Article by Gareth Clegg
Humans long for meaning. In order to make sense of the world and of ourselves—to necessarily function—we perceive our reality as a system of meaning. We apply a framework helps us understand who we are, where we are, where we are going, what’s wrong, and how to fix it. It’s a framework that is, when described, a narrative. A story. In fact, as Christians we may say that we perceive it this way because it really is this way. From Creation to Consummation the world is a storied reality full of meaning. And so we long for meaning because there really is meaning. As a consequence, that we perceive the world in the form of a story is natural to us.
We must be careful then to grasp at the correct story. The story we choose to inhabit is important. It is profound because it affects how we conceive of ourselves and how we interact with the world we live in. And if we are to love God with all our minds, one of the first duties of a Christian is to be attentive and aware of the cultural stories around us. Stories that carry dangerous half-truths or falsehoods destructive to human flourishing.
Stories From Underground
The Russian novelist Fyodor Dostoevsky was particularly conscious to the dangers of an unthinking participation in half-true cultural stories. In his novella Notes from Underground, Dostoevsky speaks through the confessions of an “underground man,” a character who is keenly attentive to one pervasive story in the nineteenth century—that of material naturalism (or scientism). His dissent to this scientific acceptance of life means he is metaphorically living underground, under the floorboards; that is, contrary to the general trend of the rest of society.

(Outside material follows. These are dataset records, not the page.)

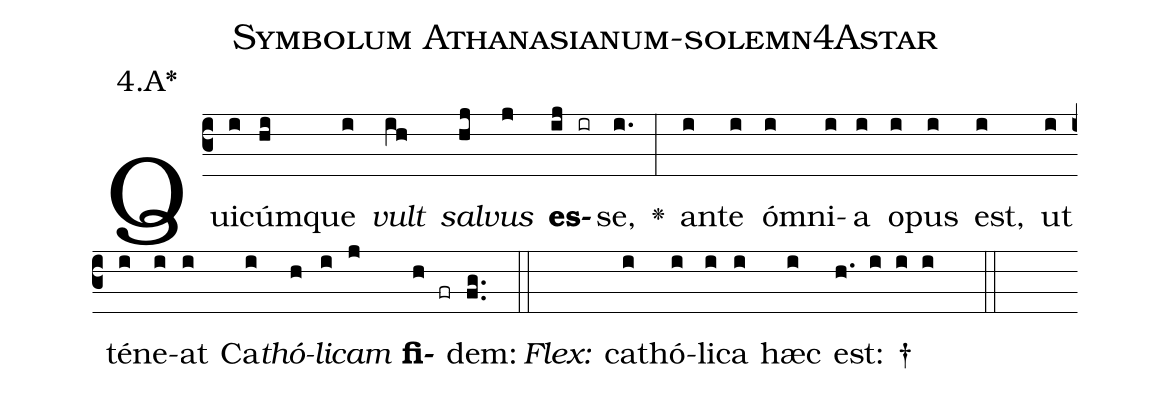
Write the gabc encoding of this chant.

name: Symbolum Athanasianum-solemn4Astar;
annotation: 4.A*;
%%
(c3)Qui(i)cúm(hi)que(i) <i>vult</i>(ih) <i>sal</i>(hj)<i>vus</i>(j) <b>es</b>(ij ir)se,(i.) <v>\greheightstar</v>(:) an(i)te(i) óm(i)ni(i)a(i) o(i)pus(i) est,(i) ut(i) té(i)ne(i)at(i) Ca(i)<i>thó</i>(h)<i>li</i>(i)<i>cam</i>(j) <b>fi</b>(h fr)dem:(fg..) (::)
<i>Flex:</i>()  ca(i)thó(i)li(i)ca(i) hæc(i) est: †(h. i i i  ::)

%E(i) u(h) o(i) u(j) a(h) e.(fg..) (::)
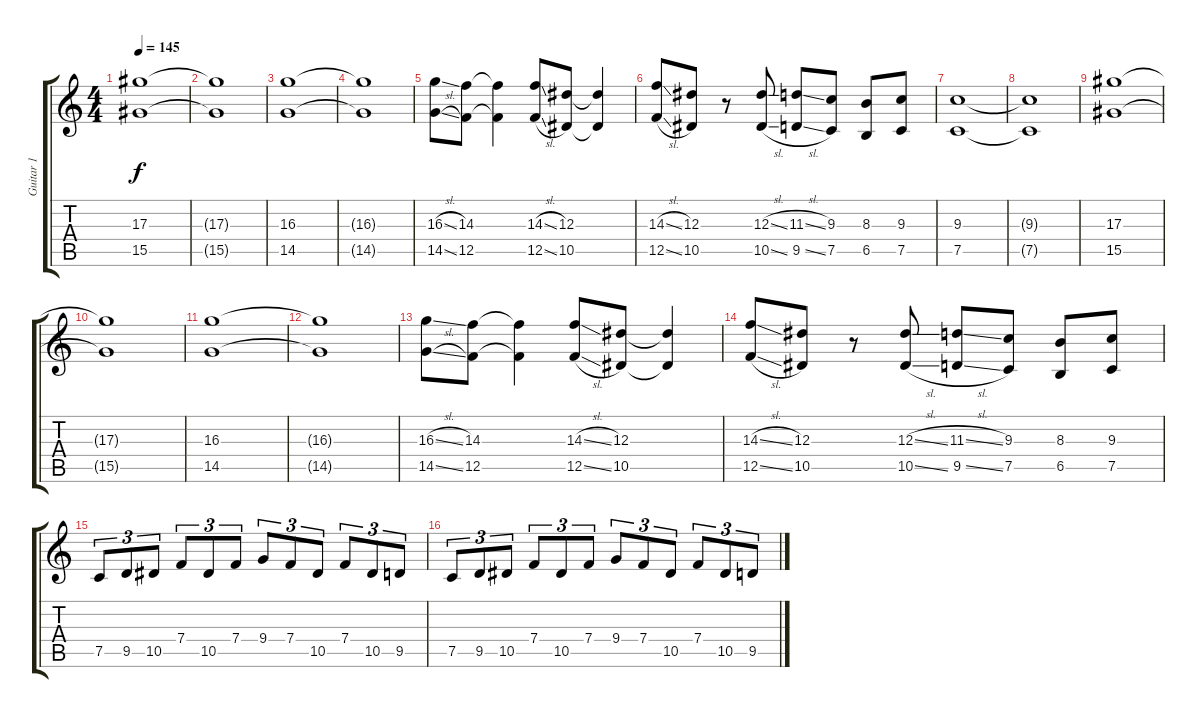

The underground man is rebellious. He is decidedly disobedient in that he will not follow the narrative being propagated in his society. Alone in his judgements, the imaginary audience of his monologue are hostile towards his ideas, “the result of heightened consciousness” being that he was “an unwilling scoundrel,” to his peers.i The contempt he experiences has made him spiteful and full of resentment, from which he finds no relief. He discovers consolation neither in the story of scientific rationalism nor in the rejection of it. It’s a bleak picture when not complemented with a grander vision (we will return to his lack of satisfaction and morality in the last article in this series).
His despondency is difficult to read. And yet, that he is willing to think—to critique the world around him—is a first step in more fully realising the truth of the Christian story. He yearns for something fuller. Something more complete that the story his society plays out. And as he becomes more aware of himself and of his world, his reflections lead him to admit that “even though [the] mind works, yet [the] heart is darkened by depravity, and without a pure heart there cannot be full genuine consciousness.”ii Flourishing of the mind—genuine consciousness—begins in addressing the corruption of the heart. What the underground man touches on is the reality that for life to have its full meaning and purpose, including the life of the mind, the story we inhabit must speak to the heart of wickedness in every human. To love the Lord with all of the mind, sin must first be forgiven.
The underground man’s evaluation shows us that we should not unthinkingly participate in the cultural stories of our age. But he also makes clear the need for a better story. Herein lies an opportunity to take his cue to do the same: analyse our world, and live out a more excellent story.
In this small series, through the observations of the underground man, we will consider two of the foremost competing stories of our time—Modernity and Postmodernity. Then, in the concluding article, thoughtfully equipped with a longing for something greater, we will turn to the Christian vision of a storied reality full of beauty, truth, and meaning.
It is my hope that in doing so we will see not only the failure of every other competing story to direct humanity towards flourishing life, but that already we have the best story there is. A really real story wherein the God of the universe determines to presence himself with his people, and to compel them towards the most glorious, superior and mighty cause: life in Jesus Christ.
The views expressed in this article are those of the author and not necessarily held by everyone at Christ City Church.
i Fyodor Dostoyevsky, Notes from Underground, 7.
ii Fyodor Dostoyevsky, Notes from Underground, 43.